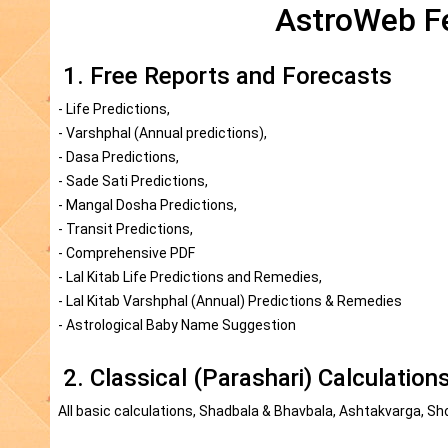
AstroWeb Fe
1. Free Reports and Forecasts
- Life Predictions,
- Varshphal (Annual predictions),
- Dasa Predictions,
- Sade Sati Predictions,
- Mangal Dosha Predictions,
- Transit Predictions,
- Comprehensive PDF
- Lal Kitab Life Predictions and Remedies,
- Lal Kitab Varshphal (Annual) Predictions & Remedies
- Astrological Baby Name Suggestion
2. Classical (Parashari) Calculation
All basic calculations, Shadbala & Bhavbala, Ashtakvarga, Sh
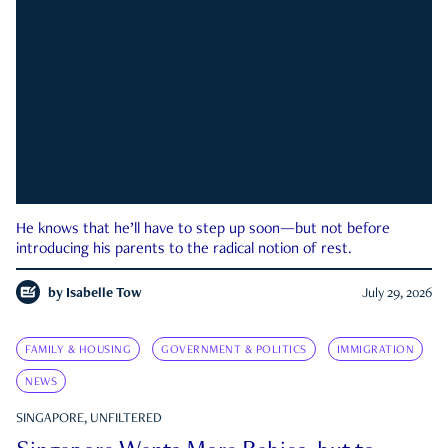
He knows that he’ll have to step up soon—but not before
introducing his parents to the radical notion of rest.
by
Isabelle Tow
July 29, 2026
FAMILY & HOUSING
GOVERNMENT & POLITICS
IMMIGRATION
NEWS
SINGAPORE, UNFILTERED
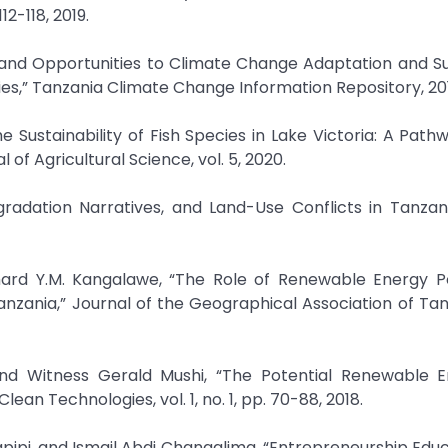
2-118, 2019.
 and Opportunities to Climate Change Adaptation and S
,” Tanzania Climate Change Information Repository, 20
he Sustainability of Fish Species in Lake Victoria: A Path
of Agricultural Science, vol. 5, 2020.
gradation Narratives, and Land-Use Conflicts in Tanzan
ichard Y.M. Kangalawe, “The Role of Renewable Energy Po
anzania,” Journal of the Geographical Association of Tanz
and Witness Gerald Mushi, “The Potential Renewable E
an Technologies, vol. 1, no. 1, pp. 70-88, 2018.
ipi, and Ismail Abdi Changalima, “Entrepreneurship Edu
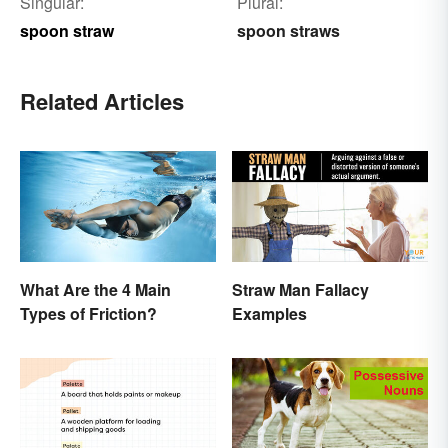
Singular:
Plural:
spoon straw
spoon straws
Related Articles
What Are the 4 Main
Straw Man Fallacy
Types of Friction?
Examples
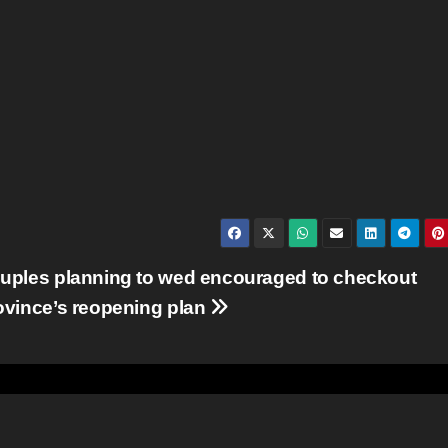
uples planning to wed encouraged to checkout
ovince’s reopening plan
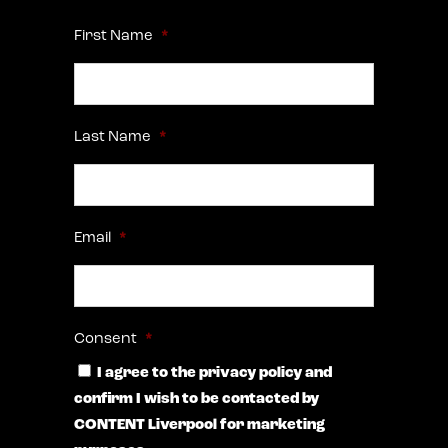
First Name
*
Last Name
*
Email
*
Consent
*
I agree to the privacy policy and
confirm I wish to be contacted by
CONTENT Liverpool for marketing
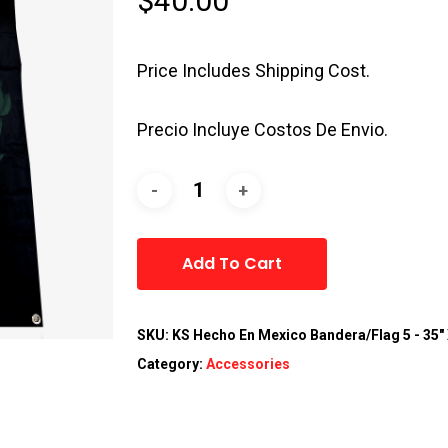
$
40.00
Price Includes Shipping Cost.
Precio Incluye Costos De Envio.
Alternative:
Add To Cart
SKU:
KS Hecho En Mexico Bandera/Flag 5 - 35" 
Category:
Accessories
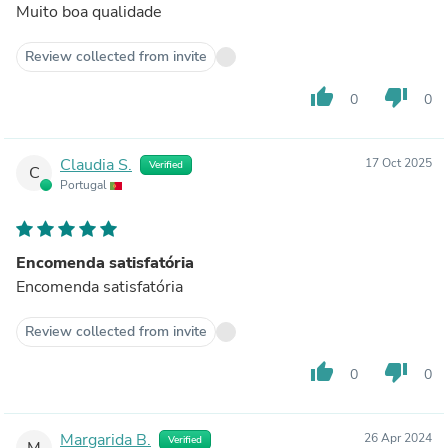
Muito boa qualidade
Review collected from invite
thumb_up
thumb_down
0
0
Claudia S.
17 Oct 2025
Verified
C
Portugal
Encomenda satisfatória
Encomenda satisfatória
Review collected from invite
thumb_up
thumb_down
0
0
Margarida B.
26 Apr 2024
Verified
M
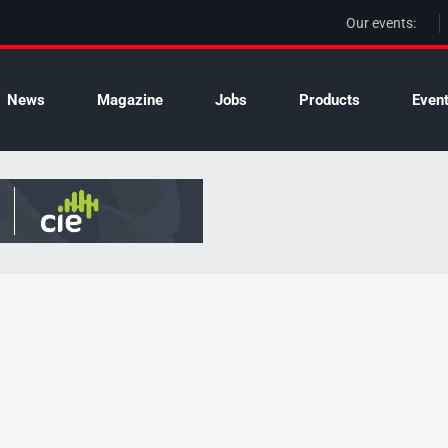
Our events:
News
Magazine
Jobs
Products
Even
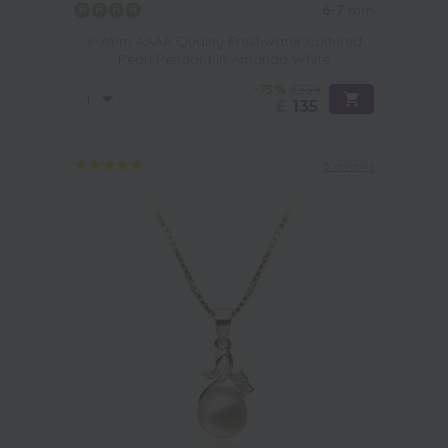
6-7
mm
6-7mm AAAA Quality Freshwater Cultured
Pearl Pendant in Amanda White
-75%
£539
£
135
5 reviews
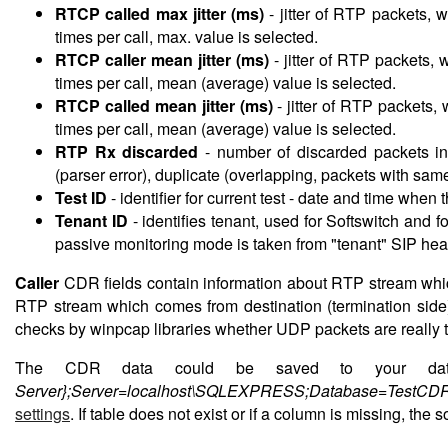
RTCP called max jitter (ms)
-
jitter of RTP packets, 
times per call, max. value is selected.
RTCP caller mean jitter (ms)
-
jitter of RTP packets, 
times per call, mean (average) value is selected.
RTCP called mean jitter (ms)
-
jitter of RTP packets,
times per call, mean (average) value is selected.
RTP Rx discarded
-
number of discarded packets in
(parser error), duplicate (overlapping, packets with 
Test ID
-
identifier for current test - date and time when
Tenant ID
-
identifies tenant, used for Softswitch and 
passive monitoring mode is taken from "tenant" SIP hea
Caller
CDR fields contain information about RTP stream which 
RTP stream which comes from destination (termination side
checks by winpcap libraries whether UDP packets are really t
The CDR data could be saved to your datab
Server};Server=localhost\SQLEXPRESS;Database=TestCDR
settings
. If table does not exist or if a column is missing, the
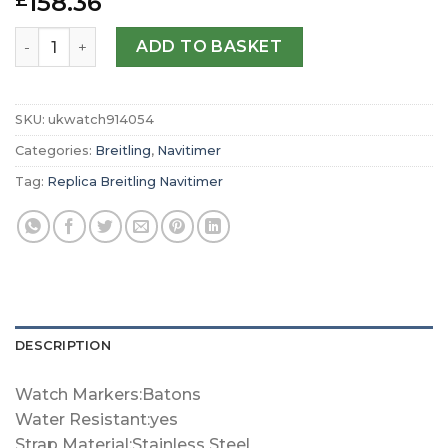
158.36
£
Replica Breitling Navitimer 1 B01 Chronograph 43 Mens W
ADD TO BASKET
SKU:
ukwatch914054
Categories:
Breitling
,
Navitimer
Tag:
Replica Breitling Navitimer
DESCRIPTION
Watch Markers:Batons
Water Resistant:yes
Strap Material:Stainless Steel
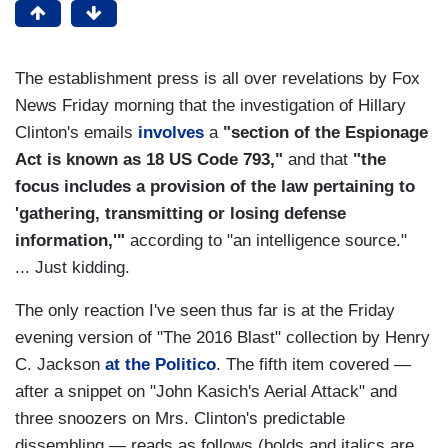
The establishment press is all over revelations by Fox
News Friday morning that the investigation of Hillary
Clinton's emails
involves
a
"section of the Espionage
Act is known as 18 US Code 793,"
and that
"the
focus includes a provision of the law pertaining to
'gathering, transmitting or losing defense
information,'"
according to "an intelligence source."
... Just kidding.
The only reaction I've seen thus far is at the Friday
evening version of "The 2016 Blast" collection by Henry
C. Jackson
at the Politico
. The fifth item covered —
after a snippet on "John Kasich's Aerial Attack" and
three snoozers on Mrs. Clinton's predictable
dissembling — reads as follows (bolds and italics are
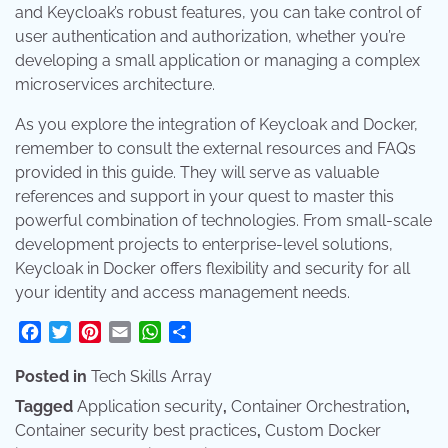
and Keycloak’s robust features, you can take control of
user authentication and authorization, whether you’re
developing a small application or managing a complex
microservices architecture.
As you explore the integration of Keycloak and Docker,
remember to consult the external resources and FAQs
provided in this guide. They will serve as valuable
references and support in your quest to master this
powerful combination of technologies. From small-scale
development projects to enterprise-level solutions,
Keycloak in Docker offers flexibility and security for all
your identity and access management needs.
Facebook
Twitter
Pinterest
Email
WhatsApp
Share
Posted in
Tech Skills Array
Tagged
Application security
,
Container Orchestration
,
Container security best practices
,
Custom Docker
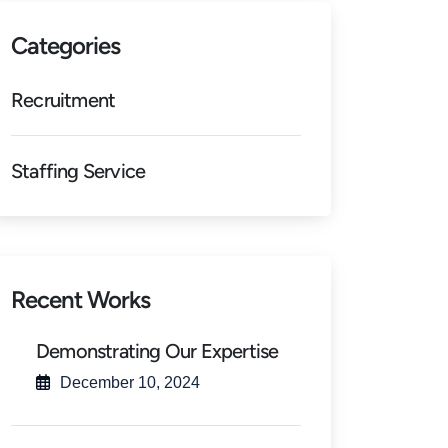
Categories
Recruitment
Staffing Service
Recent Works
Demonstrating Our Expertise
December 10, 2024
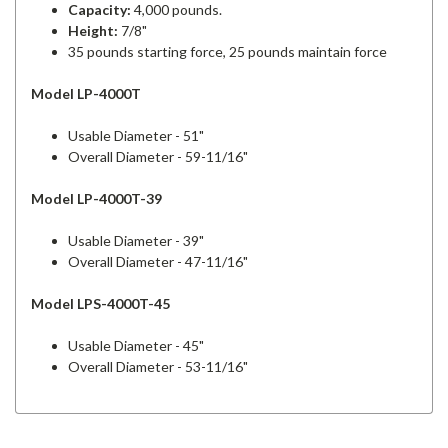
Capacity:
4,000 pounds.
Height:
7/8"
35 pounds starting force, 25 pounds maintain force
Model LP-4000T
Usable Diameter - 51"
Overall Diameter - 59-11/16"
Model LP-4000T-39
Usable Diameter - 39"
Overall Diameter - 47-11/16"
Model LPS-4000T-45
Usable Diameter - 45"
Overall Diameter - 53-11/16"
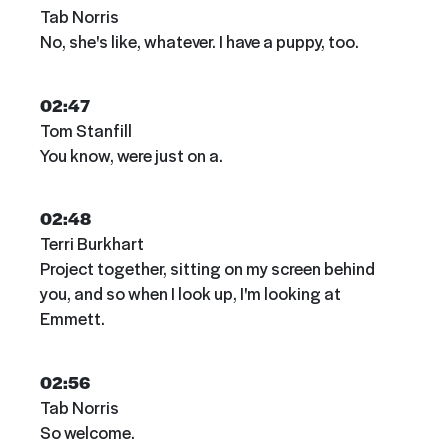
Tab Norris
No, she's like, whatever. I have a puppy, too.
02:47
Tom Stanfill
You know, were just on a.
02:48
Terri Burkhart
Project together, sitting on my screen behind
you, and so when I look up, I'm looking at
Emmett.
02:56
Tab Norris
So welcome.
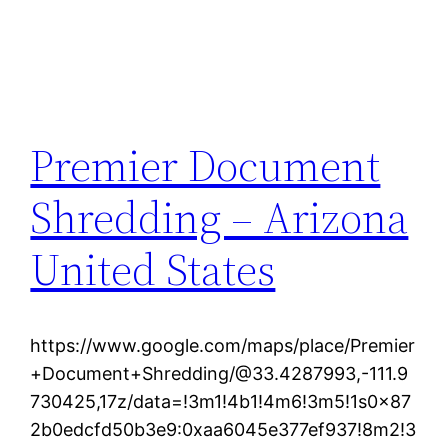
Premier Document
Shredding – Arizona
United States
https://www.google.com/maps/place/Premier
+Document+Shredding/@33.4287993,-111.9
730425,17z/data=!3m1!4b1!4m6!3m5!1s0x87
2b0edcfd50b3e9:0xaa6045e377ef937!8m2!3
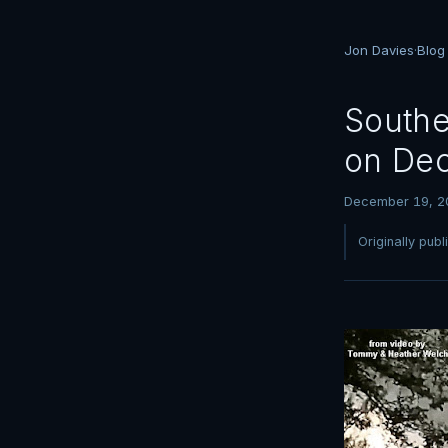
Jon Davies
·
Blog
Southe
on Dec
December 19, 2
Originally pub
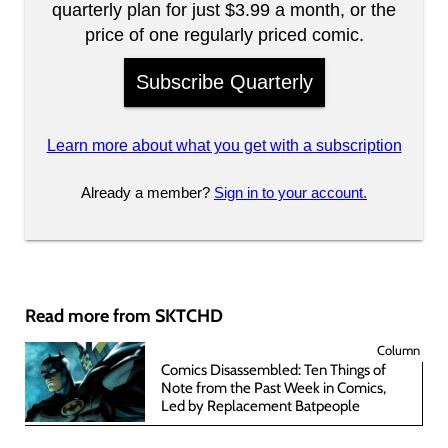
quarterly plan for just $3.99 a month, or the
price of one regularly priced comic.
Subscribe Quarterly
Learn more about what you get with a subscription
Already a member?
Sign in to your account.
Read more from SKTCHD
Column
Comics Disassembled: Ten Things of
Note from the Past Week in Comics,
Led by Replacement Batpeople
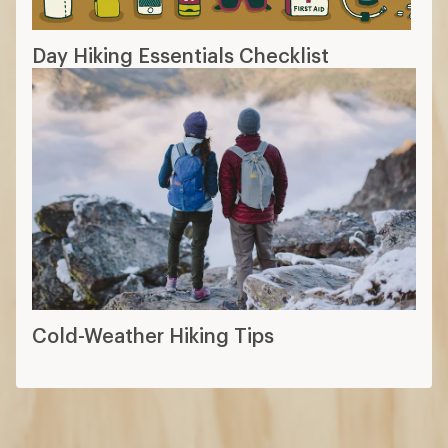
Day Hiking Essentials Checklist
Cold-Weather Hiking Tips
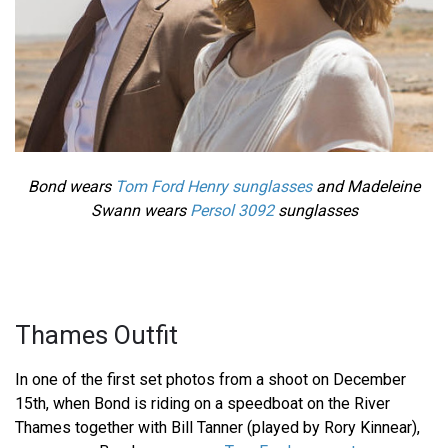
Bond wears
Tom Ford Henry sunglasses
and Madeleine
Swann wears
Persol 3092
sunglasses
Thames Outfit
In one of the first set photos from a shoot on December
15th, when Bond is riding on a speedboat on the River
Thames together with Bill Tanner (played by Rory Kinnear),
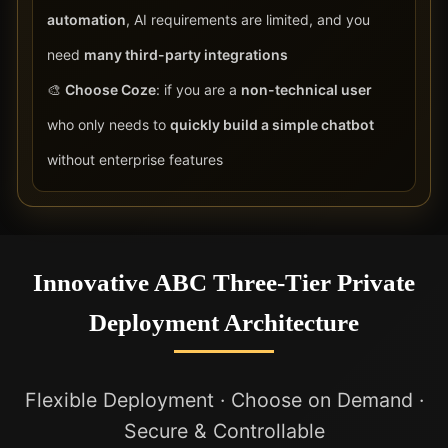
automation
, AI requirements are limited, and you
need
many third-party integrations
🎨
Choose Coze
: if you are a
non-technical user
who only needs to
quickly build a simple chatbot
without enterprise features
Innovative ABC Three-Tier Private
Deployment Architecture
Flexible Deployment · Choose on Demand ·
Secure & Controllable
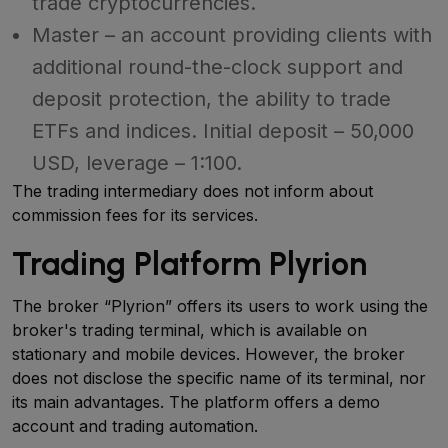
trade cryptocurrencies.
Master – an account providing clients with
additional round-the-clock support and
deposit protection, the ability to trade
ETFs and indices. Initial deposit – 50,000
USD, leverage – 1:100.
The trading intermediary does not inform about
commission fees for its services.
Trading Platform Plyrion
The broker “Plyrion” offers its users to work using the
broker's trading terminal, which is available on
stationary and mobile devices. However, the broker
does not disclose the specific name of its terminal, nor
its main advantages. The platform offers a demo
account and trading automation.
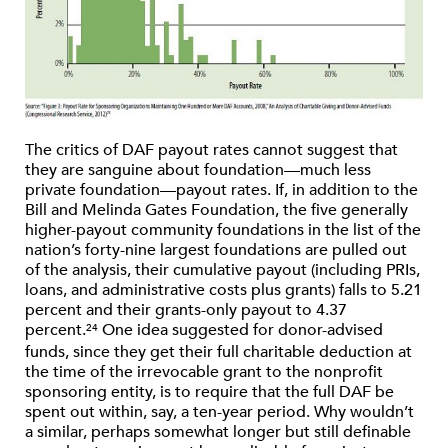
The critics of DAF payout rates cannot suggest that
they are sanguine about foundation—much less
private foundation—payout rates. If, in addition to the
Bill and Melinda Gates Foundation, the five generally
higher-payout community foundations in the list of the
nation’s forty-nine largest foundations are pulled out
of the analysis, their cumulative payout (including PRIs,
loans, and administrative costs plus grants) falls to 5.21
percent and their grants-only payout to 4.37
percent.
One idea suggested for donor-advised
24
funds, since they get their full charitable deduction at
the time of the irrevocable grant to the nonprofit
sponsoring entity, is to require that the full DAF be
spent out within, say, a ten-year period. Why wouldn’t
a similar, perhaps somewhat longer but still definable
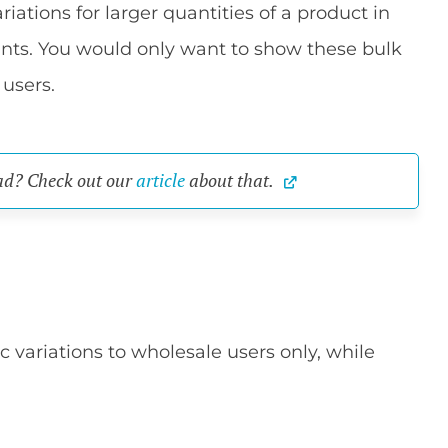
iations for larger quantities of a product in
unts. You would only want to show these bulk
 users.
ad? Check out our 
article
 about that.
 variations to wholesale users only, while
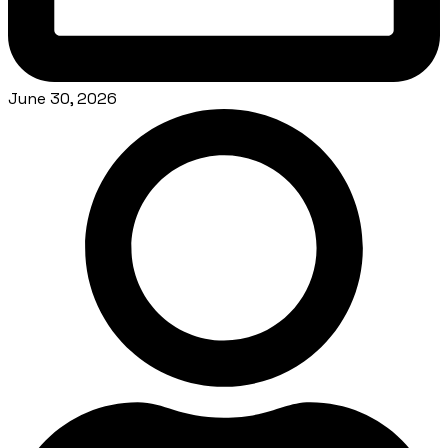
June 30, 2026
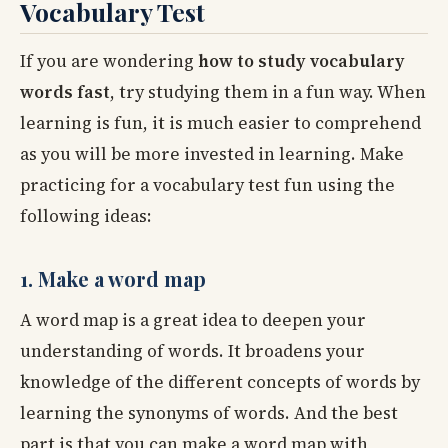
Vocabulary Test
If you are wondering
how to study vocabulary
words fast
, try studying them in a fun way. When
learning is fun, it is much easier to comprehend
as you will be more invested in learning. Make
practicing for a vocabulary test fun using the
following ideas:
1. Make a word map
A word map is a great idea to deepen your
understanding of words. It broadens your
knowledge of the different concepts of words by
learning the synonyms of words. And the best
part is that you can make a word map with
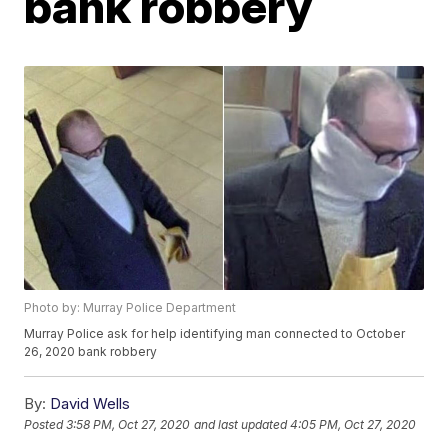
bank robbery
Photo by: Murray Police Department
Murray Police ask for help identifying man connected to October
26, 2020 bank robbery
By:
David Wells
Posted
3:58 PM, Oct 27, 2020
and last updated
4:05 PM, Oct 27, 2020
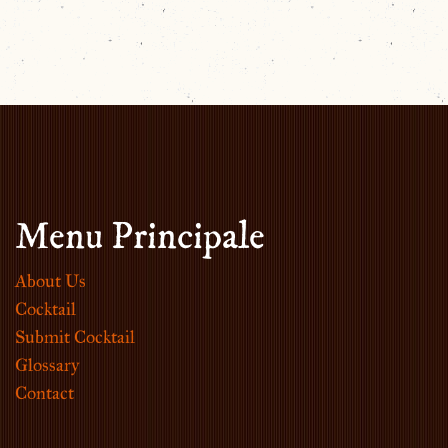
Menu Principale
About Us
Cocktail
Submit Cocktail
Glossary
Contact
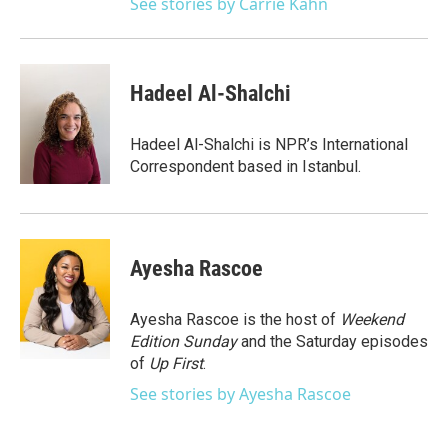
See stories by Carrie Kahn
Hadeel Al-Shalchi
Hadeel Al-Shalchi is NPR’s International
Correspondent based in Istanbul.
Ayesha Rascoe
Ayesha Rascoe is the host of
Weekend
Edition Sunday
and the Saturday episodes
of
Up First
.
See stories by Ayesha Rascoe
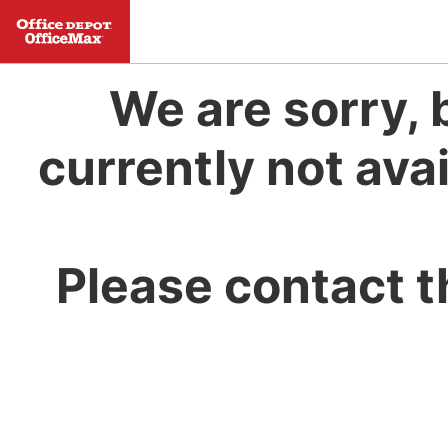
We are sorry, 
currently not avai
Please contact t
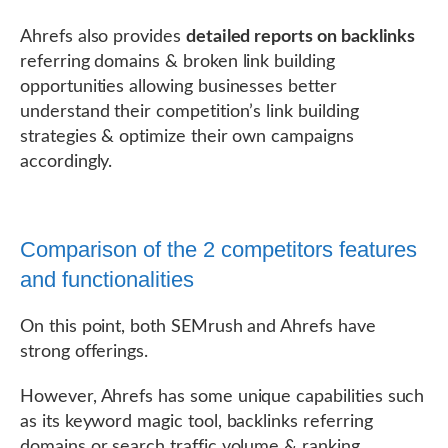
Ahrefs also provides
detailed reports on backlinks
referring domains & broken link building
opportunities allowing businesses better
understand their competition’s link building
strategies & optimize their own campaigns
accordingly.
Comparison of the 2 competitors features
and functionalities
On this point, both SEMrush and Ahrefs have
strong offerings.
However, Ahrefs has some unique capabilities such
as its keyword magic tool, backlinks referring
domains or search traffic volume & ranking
============================================================
WHAT YOU ARE ASKED TO DO
Pictures are to be left out. Write out only the lines above starting at the one with "- Mangal Dosha" and ending at the one with "he Sustainability of", both lines included, exactly.

ANSWER TO THIS TASK
- Mangal Dosha Predictions,
- Transit Predictions,
- Comprehensive PDF
- Lal Kitab Life Predictions and Remedies,
- Lal Kitab Varshphal (Annual) Predictions & Remedies
- Astrological Baby Name Suggestion
2. Classical (Parashari) Calculation
All basic calculations, Shadbala & Bhavbala, Ashtakvarga, Sh
He knows that he’ll have to step up soon—but not before
introducing his parents to the radical notion of rest.
by
Isabelle Tow
July 29, 2026
FAMILY & HOUSING
GOVERNMENT & POLITICS
IMMIGRATION
NEWS
SINGAPORE, UNFILTERED
2-118, 2019.
 and Opportunities to Climate Change Adaptation and S
,” Tanzania Climate Change Information Repository, 20
he Sustainability of Fish Species in Lake Victoria: A Path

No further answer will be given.